2) I've been experimenting with keeping prefix <- at the top-level, just to make globals salient. But this 'idiom' is less than 48 hours old; what do you think of it?
<- carif (cons? & car)
3) I tend to often wrap stuff in parens even when I don't have to. I only skip parens for def/mac/if/while, etc., and for imperatives like err and prn. So:
6) There's a gotcha with multi-branch ifs: beware if you rely on paren insertion in test expressions:
if nil
car '(34 35)
no nil
cdr '(34 35)
You might expect this to return (35), but it doesn't because it's interpreted as:
(if nil
(car '(34 35))
(no nil (cdr '(34 35))))
I've been guarding against this by always adding parens for things that should act as expressions, and by always explicitly adding parens in multi-branch ifs:
I think this adds to your case against indent-sensitivity :) Multi-branch if is the one place I find myself wanting more syntax. Curlies for all their flaws really help to separate test expressions from actions in C or Java. I experimented with a 'comment token' in the past (http://arclanguage.org/item?id=16495) but that feature was lost in the move to infix.
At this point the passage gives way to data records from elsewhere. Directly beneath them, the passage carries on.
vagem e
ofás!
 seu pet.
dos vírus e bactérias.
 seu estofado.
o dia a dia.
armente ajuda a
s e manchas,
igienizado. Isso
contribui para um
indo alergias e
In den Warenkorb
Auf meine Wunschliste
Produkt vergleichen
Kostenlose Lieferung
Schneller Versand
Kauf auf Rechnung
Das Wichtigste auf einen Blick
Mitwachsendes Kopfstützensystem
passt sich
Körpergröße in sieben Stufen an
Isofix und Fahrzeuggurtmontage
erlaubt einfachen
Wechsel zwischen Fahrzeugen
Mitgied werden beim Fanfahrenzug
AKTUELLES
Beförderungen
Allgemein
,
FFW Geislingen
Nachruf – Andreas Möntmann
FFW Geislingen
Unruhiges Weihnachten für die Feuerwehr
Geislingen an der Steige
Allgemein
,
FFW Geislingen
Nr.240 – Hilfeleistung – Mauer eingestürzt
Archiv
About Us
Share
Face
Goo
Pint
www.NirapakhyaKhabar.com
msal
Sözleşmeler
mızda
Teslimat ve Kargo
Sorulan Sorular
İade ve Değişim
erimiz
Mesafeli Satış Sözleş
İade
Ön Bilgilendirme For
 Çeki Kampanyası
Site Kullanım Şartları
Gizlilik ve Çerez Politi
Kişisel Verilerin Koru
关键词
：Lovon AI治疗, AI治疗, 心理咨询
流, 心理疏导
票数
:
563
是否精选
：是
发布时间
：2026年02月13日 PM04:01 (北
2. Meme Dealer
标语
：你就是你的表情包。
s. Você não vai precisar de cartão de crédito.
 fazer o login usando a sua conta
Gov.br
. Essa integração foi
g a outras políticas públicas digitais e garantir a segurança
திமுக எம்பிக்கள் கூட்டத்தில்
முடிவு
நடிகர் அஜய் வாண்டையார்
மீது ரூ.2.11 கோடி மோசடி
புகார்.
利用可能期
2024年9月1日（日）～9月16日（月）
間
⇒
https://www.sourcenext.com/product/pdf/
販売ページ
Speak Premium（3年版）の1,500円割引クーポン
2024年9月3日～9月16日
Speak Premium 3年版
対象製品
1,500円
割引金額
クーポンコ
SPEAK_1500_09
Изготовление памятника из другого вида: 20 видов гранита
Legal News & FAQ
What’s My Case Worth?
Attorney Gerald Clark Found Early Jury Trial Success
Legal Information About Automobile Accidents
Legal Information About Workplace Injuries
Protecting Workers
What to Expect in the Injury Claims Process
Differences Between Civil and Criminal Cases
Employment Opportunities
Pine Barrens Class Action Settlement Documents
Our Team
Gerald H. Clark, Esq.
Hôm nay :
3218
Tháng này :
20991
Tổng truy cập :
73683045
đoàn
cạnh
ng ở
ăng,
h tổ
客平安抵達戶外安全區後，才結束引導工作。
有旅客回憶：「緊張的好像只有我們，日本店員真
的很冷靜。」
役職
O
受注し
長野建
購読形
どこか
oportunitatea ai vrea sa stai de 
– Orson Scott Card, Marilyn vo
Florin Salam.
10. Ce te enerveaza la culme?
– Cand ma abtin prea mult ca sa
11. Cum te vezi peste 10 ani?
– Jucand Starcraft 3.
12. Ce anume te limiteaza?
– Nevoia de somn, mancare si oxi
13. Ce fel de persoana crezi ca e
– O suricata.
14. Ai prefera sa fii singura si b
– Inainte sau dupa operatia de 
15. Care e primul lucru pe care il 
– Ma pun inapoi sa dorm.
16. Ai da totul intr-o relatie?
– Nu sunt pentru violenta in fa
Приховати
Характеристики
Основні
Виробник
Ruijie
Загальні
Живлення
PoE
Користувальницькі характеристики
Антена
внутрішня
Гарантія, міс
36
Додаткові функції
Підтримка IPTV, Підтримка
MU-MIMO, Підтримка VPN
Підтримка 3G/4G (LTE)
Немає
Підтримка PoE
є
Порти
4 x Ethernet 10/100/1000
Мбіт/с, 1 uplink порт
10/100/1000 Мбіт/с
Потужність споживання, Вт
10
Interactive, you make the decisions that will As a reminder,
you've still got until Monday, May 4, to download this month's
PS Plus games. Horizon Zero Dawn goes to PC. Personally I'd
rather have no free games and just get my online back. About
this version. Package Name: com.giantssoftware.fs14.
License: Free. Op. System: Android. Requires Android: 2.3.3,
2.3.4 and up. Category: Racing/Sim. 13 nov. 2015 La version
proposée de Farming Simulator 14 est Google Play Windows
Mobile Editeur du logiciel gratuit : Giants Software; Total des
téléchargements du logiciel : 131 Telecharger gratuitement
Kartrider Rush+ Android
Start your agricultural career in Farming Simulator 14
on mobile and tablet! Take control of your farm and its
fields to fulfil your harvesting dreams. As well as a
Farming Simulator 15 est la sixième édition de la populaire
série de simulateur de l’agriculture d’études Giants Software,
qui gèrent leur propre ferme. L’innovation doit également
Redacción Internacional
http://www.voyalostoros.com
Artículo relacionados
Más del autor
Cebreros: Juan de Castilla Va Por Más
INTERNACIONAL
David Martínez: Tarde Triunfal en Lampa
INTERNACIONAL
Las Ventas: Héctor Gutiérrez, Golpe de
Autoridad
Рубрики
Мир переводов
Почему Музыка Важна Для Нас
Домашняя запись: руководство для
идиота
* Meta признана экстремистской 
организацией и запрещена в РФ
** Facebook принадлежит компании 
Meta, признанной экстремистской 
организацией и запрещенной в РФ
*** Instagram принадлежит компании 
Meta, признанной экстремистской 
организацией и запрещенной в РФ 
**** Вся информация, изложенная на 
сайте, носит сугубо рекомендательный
1) Interesting! I assumed alias was an alias for <-. Clever, making it define a macro.
2) I liked being able to line up the infix <- for different-length variable names assigned in succession:
Optimize_cons <- nil
Optimize_append <- nil
For carif, I was using it more like an "anonymous" def where I didn't have to name the arguments. Perhaps this purpose could use its own top-level form?
By the way, I like the Global naming scheme, which I picked up from Coercions; it's a good, surprisingly readable alternative to mashing shift for GLOBAL names.
3) Ah, ern is what I was looking for! Should've looked instead of guessing names from Arc, haha.
4) A bit much for my tastes, but then so is infix. ;)
5) I noticed and tried to use it throughout. Still missed a few instances, I gather! :)
6) Yeah, I ran into that a bit. Might've missed some cases, though.